───── Given passage

Sometimes it’s nice to see how people are doing things in real codebases. So here is another snippet from a real application I’m working on.

The Task

I had a class that generated a PDF report with the PRAWN gem that looked at data over a 5 year period. I was asked to create another report that was similar in design but only looked at a single year of data.

How I Went About This

I first reviewed the original class to see what would have to change to create the new report. I was trying to see if I could make the changes within the class or at least how to reuse the majority of the code as the reports are so similar.

Quickly I knew a new class would be needed for the new report (separate responsibilities and all). I also found that the original PDF class would need to be refactored, it was 773 lines and did way too much without letting me easily reuse anything.

I figured I could start breaking out the original PDF class into smaller classes that would be easier to maintain, test and reuse.

Below is one of the changes I made. This one method from the original PDF class seemed to do one thing, group some data into a specific structure for the report. It was ideal for extracting into it’s own class. It also had many areas within it that were ideal for extracting smaller methods. And, when done, this new class could be called from the new report.

Original Method

This is one method from a 773 line class (including comments). Note: comments have been trimmed to keep the post shorter and I have changed various naming/terms.

  ##
  # Get all todos and group them by year for PDF creation.
  #
  # * *Args*    :
  #   - +project+ -> {Project} project object.
  # * *Returns* :
  #   - Hash of todos for given project grouped by year. Years are the keys for array of todo objects.
  # * *Raises* :
  #   - ++ ->
  def get_todos_grouped_by_year(project)

──────────

* [Task to complete]:
In the refactoring post, how many lines long was the original PDF class? The material that comes next has nothing to do with the refactoring post.

───── Information shown

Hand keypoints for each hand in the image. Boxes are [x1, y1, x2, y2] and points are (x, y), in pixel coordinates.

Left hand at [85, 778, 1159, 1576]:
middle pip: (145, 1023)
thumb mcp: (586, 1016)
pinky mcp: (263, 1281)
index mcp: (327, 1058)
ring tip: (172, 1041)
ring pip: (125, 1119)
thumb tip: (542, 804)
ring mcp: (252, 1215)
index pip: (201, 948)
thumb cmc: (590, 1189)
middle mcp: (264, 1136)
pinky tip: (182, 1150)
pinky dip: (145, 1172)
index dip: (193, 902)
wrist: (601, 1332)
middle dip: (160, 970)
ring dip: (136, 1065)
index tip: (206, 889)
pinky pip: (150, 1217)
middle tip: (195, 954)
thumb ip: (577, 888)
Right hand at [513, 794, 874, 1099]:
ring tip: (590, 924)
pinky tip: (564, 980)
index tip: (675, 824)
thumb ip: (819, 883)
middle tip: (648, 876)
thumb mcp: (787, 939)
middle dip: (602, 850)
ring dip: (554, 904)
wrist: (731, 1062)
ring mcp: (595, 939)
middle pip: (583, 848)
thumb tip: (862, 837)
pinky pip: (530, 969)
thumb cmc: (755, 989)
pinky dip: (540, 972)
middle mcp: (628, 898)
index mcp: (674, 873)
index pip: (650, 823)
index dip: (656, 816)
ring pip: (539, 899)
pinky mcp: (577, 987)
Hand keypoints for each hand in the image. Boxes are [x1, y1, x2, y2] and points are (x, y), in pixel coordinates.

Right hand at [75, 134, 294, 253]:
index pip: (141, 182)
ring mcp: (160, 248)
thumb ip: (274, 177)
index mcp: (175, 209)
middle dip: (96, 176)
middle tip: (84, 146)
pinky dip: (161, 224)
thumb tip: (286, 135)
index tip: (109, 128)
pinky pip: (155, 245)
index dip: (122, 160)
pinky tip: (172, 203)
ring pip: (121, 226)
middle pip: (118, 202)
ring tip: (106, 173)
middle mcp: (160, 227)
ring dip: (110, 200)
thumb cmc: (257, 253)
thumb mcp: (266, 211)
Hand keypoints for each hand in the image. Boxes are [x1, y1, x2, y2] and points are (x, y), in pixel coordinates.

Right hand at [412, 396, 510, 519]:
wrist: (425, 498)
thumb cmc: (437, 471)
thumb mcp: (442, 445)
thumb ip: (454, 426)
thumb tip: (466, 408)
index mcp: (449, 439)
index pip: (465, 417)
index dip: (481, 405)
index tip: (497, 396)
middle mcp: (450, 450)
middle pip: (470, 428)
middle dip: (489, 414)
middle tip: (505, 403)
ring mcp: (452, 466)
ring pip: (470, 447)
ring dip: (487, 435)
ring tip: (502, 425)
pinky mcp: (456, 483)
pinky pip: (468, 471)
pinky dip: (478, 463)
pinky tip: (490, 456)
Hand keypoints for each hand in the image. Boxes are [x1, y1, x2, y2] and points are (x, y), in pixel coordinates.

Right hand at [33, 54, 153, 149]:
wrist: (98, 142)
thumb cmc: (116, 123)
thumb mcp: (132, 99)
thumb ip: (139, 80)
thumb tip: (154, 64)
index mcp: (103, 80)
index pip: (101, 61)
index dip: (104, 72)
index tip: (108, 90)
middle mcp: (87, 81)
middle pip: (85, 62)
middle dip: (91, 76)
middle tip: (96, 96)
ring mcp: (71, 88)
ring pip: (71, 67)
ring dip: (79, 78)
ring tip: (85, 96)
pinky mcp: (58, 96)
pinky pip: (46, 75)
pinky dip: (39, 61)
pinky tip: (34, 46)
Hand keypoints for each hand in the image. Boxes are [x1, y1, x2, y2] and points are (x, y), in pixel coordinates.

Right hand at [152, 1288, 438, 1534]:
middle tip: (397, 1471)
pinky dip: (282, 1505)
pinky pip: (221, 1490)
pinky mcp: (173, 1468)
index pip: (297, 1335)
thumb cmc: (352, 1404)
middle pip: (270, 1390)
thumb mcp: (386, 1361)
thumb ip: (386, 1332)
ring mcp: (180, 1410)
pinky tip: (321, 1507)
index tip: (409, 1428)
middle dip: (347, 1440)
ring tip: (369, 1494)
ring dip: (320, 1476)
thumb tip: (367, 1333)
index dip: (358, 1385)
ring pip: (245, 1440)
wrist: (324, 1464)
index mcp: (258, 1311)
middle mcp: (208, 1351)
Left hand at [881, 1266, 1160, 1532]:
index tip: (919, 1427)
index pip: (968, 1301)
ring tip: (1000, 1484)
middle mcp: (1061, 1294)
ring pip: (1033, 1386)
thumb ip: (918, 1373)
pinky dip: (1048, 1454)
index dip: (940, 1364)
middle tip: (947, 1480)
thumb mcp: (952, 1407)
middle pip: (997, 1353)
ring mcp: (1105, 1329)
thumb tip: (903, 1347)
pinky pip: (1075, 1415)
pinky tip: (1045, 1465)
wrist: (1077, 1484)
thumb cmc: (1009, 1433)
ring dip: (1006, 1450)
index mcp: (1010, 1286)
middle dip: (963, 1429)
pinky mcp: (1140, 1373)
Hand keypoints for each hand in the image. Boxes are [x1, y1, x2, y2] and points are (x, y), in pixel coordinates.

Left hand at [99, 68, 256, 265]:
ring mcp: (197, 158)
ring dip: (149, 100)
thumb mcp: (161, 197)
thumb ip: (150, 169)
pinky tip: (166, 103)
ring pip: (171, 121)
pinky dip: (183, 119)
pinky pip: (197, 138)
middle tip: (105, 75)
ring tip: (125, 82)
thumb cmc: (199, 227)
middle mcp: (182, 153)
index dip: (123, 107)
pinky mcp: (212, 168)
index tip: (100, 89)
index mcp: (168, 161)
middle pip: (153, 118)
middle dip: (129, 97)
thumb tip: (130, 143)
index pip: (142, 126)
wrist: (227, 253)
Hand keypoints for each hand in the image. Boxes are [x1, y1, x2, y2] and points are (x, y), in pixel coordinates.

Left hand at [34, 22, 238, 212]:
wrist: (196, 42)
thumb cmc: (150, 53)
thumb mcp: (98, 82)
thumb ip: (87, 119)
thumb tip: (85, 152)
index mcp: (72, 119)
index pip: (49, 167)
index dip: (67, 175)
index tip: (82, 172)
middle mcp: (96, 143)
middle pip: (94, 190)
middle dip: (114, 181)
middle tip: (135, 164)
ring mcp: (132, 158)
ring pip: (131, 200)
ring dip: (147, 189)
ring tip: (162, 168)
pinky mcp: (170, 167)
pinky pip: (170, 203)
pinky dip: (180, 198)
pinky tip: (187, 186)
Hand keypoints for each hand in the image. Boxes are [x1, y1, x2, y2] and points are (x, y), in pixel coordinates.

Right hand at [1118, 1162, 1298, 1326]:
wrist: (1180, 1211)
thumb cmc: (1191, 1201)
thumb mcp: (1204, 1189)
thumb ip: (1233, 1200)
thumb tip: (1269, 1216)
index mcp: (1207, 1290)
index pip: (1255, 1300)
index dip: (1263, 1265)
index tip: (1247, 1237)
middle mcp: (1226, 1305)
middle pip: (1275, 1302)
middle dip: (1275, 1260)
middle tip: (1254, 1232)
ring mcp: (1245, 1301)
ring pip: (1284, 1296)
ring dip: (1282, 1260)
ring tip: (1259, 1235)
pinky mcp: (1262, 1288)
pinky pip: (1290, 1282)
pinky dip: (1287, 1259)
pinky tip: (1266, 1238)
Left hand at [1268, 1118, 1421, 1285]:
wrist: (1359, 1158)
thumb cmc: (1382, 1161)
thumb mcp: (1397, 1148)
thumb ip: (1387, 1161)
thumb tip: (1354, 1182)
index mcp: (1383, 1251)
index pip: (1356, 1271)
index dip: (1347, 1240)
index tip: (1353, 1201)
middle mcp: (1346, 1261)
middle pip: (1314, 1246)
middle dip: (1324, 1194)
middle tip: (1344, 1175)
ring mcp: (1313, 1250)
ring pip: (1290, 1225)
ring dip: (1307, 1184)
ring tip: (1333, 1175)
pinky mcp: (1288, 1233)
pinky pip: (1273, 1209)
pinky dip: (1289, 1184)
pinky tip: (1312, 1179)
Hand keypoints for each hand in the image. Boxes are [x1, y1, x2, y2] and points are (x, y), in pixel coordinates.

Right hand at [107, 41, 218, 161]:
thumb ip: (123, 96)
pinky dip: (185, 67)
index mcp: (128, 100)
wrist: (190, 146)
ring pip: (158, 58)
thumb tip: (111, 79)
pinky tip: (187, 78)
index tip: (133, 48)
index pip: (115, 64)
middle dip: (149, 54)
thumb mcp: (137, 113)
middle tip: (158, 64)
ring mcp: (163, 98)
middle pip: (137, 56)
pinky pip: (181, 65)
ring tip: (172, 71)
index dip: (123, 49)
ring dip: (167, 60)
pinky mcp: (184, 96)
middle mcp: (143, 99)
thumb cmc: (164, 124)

──────────

* [Task response]:
773 lines, including comments.